ASSIGNED TASK: Output exactly the lines spanning from the line containing "tempo, poiché ogni" to the last line of the entries, inclusive.

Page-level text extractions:

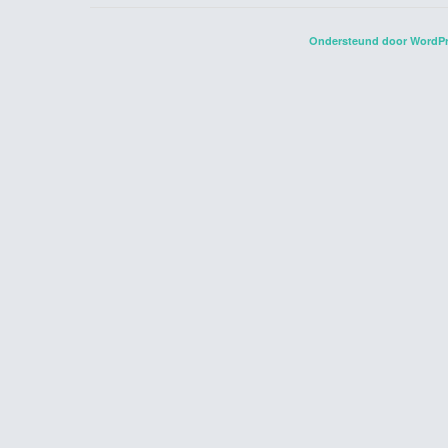
Ondersteund door WordP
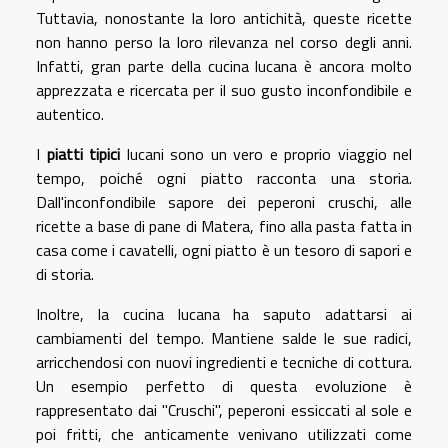
Tuttavia, nonostante la loro antichità, queste ricette
non hanno perso la loro rilevanza nel corso degli anni.
Infatti, gran parte della cucina lucana è ancora molto
apprezzata e ricercata per il suo gusto inconfondibile e
autentico.
I
piatti tipici
lucani sono un vero e proprio viaggio nel
tempo, poiché ogni piatto racconta una storia.
Dall'inconfondibile sapore dei peperoni cruschi, alle
ricette a base di pane di Matera, fino alla pasta fatta in
casa come i cavatelli, ogni piatto è un tesoro di sapori e
di storia.
Inoltre, la cucina lucana ha saputo adattarsi ai
cambiamenti del tempo. Mantiene salde le sue radici,
arricchendosi con nuovi ingredienti e tecniche di cottura.
Un esempio perfetto di questa evoluzione è
rappresentato dai "Cruschi", peperoni essiccati al sole e
poi fritti, che anticamente venivano utilizzati come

RESULT:
tempo, poiché ogni piatto racconta una storia.
Dall'inconfondibile sapore dei peperoni cruschi, alle
ricette a base di pane di Matera, fino alla pasta fatta in
casa come i cavatelli, ogni piatto è un tesoro di sapori e
di storia.
Inoltre, la cucina lucana ha saputo adattarsi ai
cambiamenti del tempo. Mantiene salde le sue radici,
arricchendosi con nuovi ingredienti e tecniche di cottura.
Un esempio perfetto di questa evoluzione è
rappresentato dai "Cruschi", peperoni essiccati al sole e
poi fritti, che anticamente venivano utilizzati come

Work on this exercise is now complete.